How the study was conducted:
The index began by selecting 100 countries around the world, across all continents, with comparable data on women in the workplace. To establish the level of gender parity from the highest positions of leadership, N26 calculated how many years a country has been governed by a woman since 1970, as well as the total number of women in governmental or parliamentary positions. Next, they looked at women in managerial positions, as well as data around female entrepreneurs in each country, to determine which nations help to foster the strongest female leadership opportunities and achievements.
The research then turned to the number of women in the typically male-dominated arena of STEM, focusing not only on those studying, but the percentage of women actually working in that field after graduation. Next, as all women know, fair and equal pay is one of the biggest issues prominent in the workplace, so the average salary and the gender wage gap were calculated in each country.
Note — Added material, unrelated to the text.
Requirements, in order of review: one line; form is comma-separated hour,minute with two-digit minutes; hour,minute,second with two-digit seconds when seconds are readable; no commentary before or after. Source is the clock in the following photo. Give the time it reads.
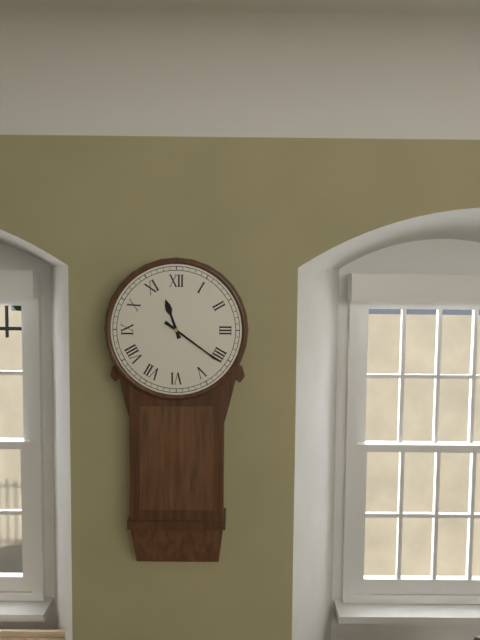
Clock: 11,21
To help highlight what this means in real terms, the “Equal Pay Day” was calculated for each nation based on the gender wage gap, revealing which day women practically work for free until the end of the year.
The data was complemented by investigating female access to education as an important indicator and enabler of opportunity, as well as legislation such as a woman’s right to divorce, workplace discrimination laws, and more. As a country’s attitude towards starting a family and how that interacts with work is a clear expression of gender parity, we included the total days of maternity leave allowed in each country.
To gain a deeper understanding of the situation on a local level, N26 decided to also conduct a focused study for 12 major US cities, looking at the career achievements of women in senior government, executive and managerial positions. This included the presence of female leadership in local municipalities, top corporations, and editorial boards of local newspapers, as well as the number of companies that have at least one female founder.
The total score takes into consideration all of these data points to determine which countries and US cities are most successfully leveling the playing field, and which nations still have some way to go to improve women’s access to equal opportunities.